Mixed-integer programming solvers have experienced tremendous progress in the last decades, while almost no attention has been paid to exact computations. Most mixed-integer programming solvers, in particular, the state-of-the-art ones CPLEX, Gurobi, MOSEK, SCIP, and Xpress, are numerical solvers, i.e., they use finite-precision binary floating-point arithmetic, which is a compromise between speed and correctness. Such solvers cannot provide any guarantee of correct results. Due to a number of reasons, for many industrial applications near optimal solutions are sufficient. This situation changes fundamentally when mixed-integer programming is used to establish theoretical results, when feasibility questions are considered, and when serious legal and financial consequences may result from incorrect solutions.

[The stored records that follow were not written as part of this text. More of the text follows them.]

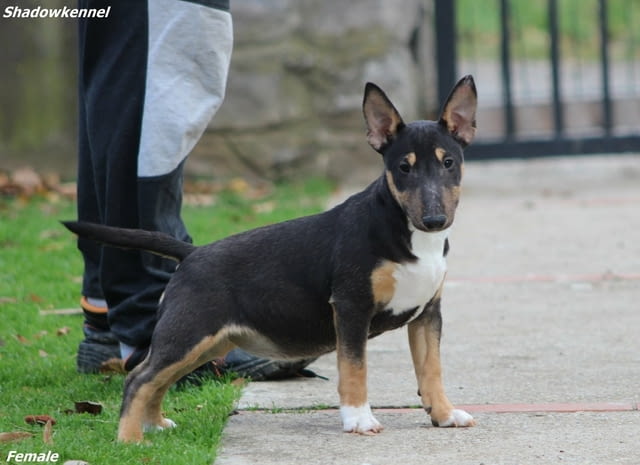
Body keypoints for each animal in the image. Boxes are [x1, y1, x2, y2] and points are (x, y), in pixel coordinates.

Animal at [62, 74, 478, 440]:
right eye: (403, 167)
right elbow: (354, 367)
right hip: (189, 330)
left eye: (449, 163)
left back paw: (156, 425)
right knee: (139, 376)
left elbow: (431, 368)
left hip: (208, 342)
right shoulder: (351, 306)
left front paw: (444, 415)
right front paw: (359, 420)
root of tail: (192, 254)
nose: (435, 219)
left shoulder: (427, 314)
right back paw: (130, 440)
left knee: (158, 377)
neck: (406, 232)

To underline the necessity of exact solvers, this thesis, first, analyzes how strong the error-proneness inherent in finite-precision binary floating-point systems influences the results of numerical mixed-integer programming solvers. We employ two important theoretical concepts from numerical mathematics therefor: condition of a problem instance and stability of an algorithm. In addition, we test the stability of SCIP on the Miplib benchmarking libraries, discuss how to identify instances of the mixed-integer programming problem on which current solvers face numerical difficulties, and build the first large test set of numerically difficult instances.

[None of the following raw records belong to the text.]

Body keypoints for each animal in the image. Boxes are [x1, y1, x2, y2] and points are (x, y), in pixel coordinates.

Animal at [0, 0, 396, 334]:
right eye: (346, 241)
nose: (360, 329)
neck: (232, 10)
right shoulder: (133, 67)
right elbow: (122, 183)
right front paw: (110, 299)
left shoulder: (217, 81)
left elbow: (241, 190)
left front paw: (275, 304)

This thesis, then, shows that it is possible to solve instances of the mixed-integer programming problem exactly over the rational numbers without introducing a large overhead in running time compared to solving them numerically. This applies to numerically easy as well as to numerically difficult instances. While earlier attempts in that direction showed slow-downs of orders of magnitudes, we provide the first efficient exact branch-and-bound solver. As our focus is exclusively on the branch-and-bound procedure, we compared the exact solver against a numerical solver restricted to pure branch-and-bound. The key ingredients of the exact solver are as follows. The first one is the new hybrid rational/safe floating-point approach. The second one is to dynamically choose the fastest of several safe dual bounding methods depending on the structure of the instance. The third one is the sophisticated integration of iterative refinement for linear programming, a new technique to improve the stability of numerical linear programming solvers, into the solution process of the exact mixed-integer programming solver.}
}